# Task to carry out
Starting with the line with "wearability with a trendy style." in the entries below and going on through the line with "everyday life, allowing people to stay", output every line exactly and nothing more. No pictures.

(Material provided begins)

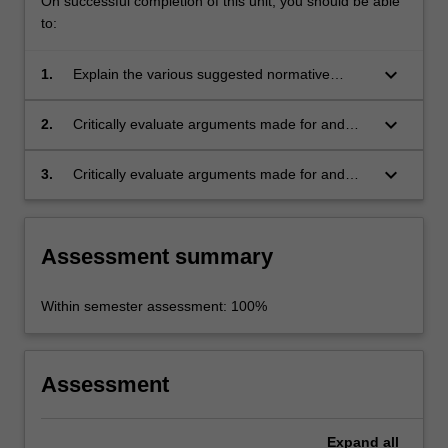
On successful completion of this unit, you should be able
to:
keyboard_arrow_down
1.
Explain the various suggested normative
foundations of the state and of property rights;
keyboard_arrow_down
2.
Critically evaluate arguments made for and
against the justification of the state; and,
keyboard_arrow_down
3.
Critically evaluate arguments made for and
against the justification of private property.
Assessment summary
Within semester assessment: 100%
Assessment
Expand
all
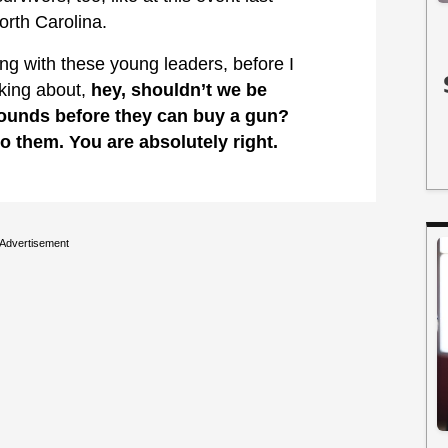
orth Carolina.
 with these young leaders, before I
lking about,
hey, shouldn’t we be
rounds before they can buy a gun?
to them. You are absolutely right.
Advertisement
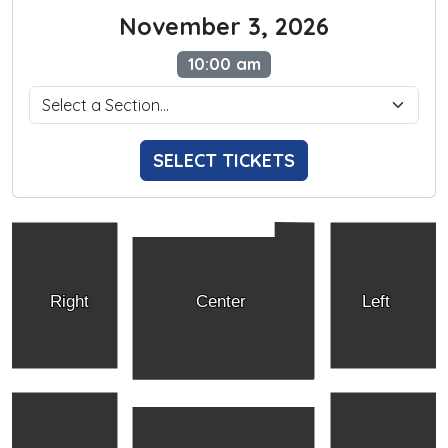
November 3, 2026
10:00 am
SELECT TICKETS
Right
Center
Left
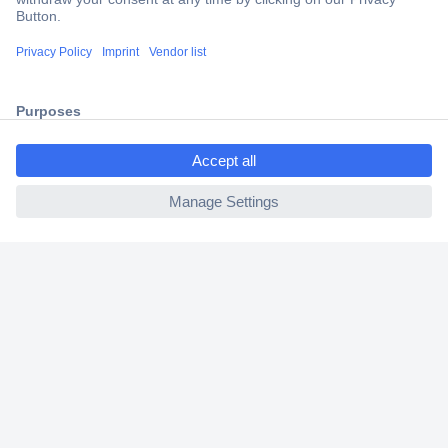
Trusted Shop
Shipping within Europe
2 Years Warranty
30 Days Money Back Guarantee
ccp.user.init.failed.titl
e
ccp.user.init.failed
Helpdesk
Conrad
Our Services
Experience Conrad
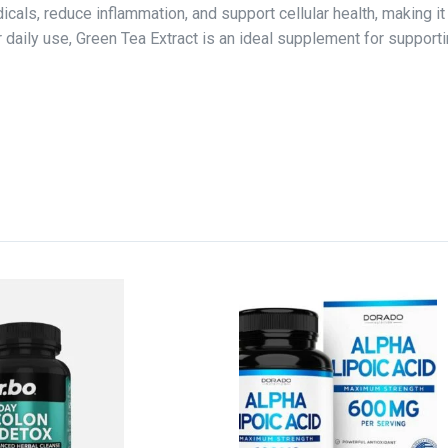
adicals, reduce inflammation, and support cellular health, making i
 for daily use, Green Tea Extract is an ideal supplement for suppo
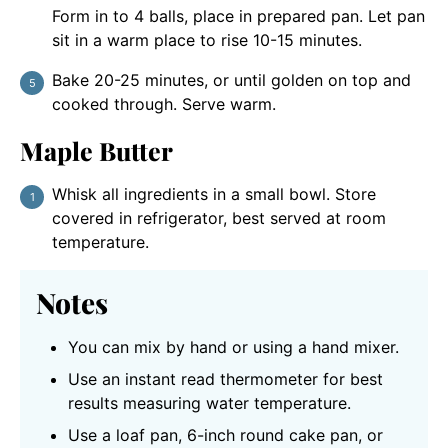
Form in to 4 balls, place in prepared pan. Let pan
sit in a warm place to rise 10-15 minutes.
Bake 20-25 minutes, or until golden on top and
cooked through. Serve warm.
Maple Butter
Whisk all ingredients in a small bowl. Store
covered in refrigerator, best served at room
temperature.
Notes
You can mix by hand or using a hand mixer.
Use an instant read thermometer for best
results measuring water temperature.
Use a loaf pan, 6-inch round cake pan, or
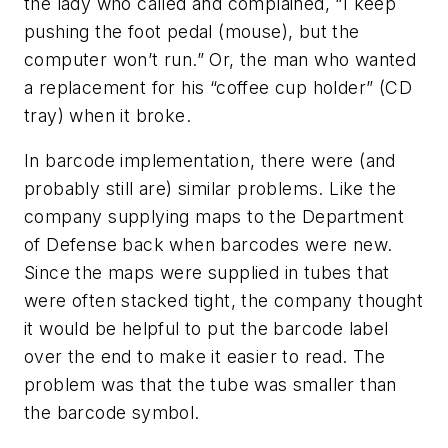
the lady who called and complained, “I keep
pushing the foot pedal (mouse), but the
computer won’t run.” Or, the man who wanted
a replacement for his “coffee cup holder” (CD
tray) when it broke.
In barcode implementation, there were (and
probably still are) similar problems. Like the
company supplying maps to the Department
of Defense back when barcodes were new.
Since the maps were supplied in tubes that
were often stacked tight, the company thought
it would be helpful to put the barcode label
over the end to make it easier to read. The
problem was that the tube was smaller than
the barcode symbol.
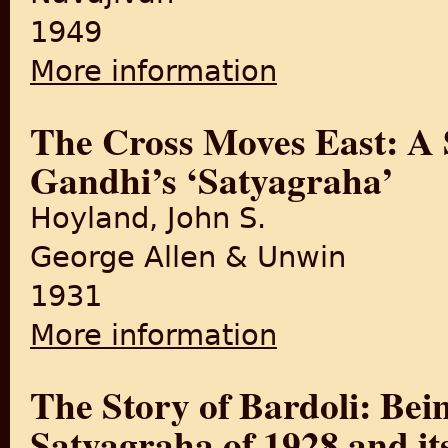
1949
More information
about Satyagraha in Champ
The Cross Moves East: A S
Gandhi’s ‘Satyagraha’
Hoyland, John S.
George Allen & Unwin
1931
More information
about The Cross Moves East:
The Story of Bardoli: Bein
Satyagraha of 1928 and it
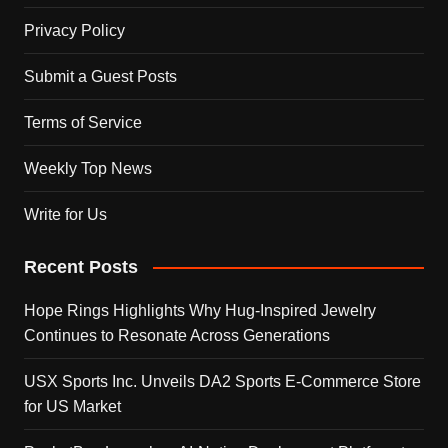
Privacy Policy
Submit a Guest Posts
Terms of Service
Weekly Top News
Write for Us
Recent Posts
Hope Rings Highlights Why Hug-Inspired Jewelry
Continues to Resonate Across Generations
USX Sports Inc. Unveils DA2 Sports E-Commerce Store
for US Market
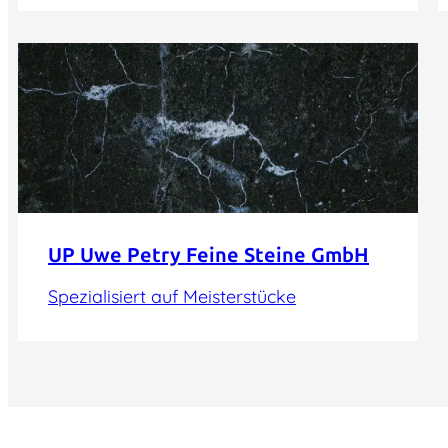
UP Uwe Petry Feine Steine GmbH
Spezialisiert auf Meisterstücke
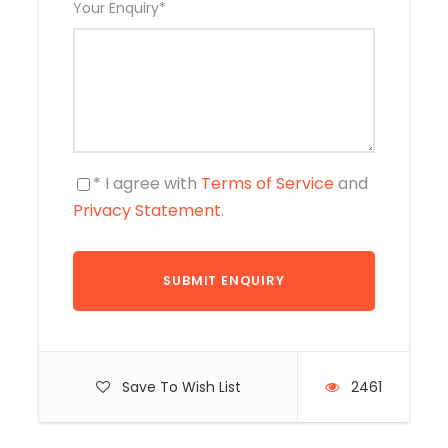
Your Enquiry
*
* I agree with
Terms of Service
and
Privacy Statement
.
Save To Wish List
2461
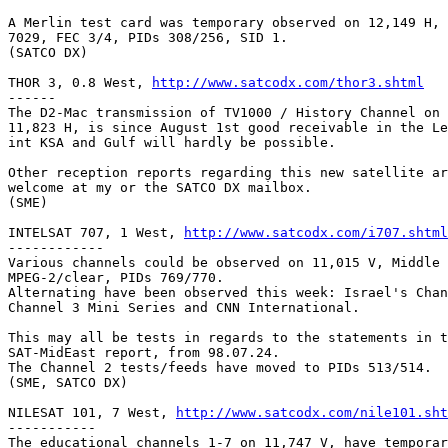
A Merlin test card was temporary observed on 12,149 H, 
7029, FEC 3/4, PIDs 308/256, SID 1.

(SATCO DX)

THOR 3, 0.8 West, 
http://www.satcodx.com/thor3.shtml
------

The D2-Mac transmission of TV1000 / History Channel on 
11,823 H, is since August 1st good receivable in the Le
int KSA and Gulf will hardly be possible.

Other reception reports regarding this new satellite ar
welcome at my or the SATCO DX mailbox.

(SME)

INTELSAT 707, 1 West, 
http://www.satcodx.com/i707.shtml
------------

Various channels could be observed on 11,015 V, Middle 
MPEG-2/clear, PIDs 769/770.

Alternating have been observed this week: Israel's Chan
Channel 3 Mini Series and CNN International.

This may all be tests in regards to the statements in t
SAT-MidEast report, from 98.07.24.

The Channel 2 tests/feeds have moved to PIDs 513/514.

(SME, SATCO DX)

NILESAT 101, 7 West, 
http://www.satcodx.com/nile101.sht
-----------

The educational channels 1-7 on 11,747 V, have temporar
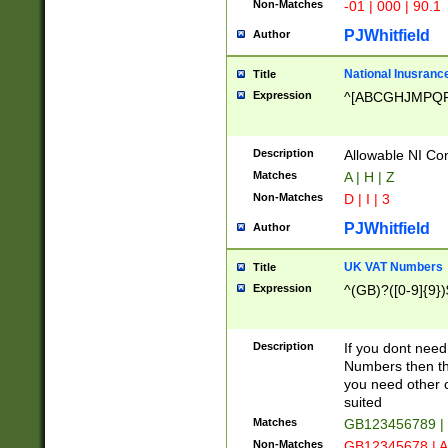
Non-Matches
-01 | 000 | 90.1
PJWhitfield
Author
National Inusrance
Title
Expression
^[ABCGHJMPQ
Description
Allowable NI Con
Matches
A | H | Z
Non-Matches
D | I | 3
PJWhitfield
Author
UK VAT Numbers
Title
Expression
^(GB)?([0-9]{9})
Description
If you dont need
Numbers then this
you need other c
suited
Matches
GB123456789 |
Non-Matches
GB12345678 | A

(Material provided ends)
(Material provided begins)

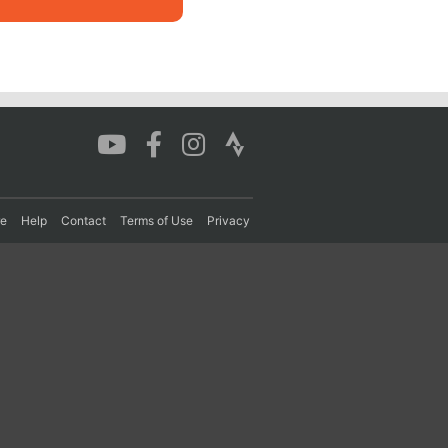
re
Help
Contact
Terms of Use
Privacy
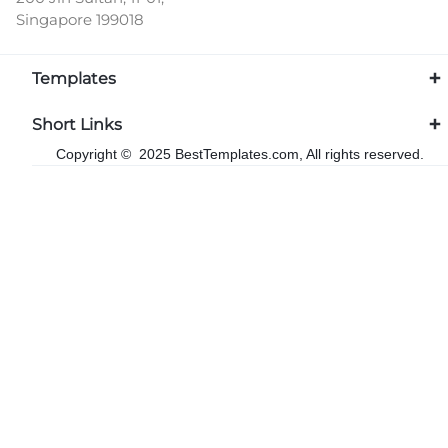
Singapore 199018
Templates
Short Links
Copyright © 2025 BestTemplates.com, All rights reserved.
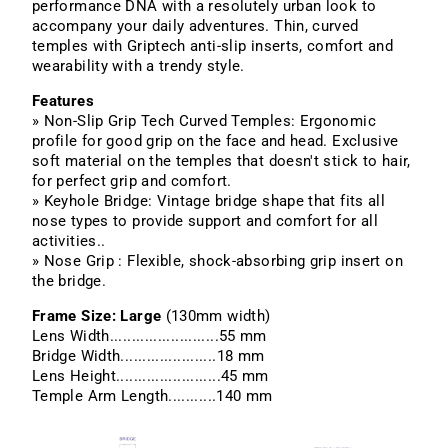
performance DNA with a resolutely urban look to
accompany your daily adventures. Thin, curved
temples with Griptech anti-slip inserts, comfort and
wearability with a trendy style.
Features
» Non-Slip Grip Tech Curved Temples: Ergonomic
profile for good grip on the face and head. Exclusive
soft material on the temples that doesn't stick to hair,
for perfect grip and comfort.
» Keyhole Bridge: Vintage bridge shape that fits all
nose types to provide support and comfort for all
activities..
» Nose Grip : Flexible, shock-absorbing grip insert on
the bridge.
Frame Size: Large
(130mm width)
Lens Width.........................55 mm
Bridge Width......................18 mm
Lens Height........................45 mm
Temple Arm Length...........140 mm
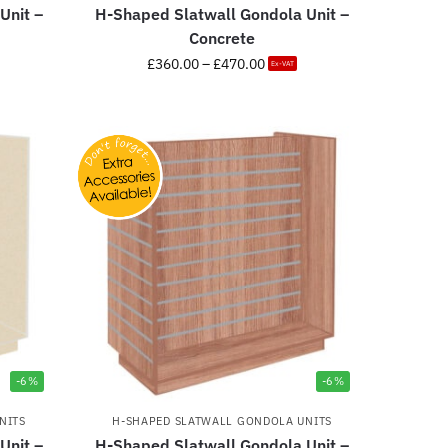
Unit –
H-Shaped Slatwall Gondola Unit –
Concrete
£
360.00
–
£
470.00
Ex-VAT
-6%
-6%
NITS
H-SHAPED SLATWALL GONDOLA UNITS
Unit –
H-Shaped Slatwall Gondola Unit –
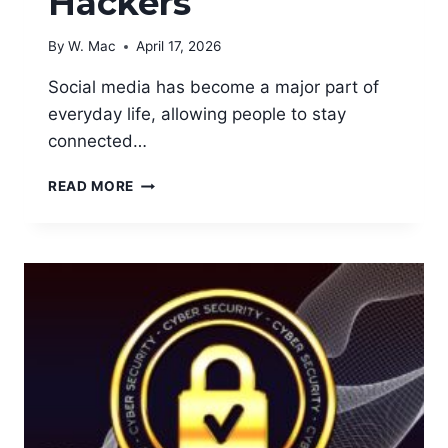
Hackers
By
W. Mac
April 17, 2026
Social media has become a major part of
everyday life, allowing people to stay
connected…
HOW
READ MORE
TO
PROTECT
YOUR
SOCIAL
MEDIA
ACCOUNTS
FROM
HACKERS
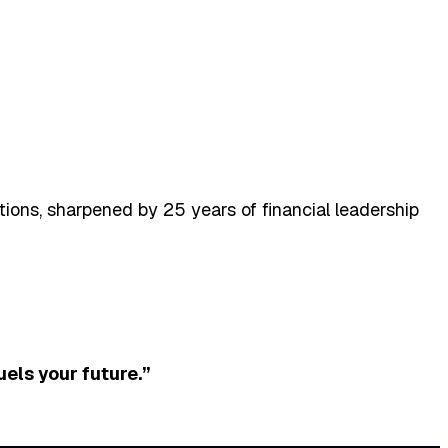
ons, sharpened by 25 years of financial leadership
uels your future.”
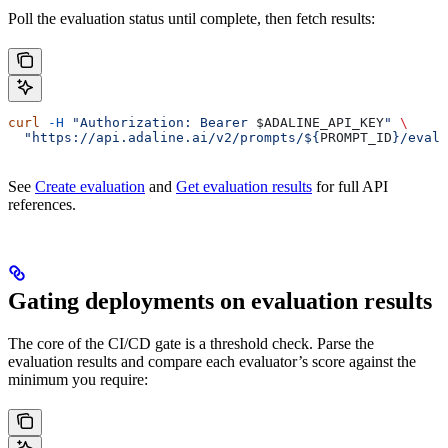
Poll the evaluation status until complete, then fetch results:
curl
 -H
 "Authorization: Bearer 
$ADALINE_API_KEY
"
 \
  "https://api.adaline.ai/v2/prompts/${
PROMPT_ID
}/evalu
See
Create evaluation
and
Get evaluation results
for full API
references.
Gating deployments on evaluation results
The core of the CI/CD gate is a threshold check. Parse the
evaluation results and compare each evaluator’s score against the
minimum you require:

(Material provided ends)

# Solution
wearability with a trendy style.
Features
» Non-Slip Grip Tech Curved Temples: Ergonomic
profile for good grip on the face and head. Exclusive
soft material on the temples that doesn't stick to hair,
for perfect grip and comfort.
» Keyhole Bridge: Vintage bridge shape that fits all
nose types to provide support and comfort for all
activities..
» Nose Grip : Flexible, shock-absorbing grip insert on
the bridge.
Frame Size: Large
(130mm width)
Lens Width.........................55 mm
Bridge Width......................18 mm
Lens Height........................45 mm
Temple Arm Length...........140 mm
Unit –
H-Shaped Slatwall Gondola Unit –
Concrete
£
360.00
–
£
470.00
Ex-VAT
-6%
-6%
NITS
H-SHAPED SLATWALL GONDOLA UNITS
Unit –
H-Shaped Slatwall Gondola Unit –
Hackers
By
W. Mac
April 17, 2026
Social media has become a major part of
everyday life, allowing people to stay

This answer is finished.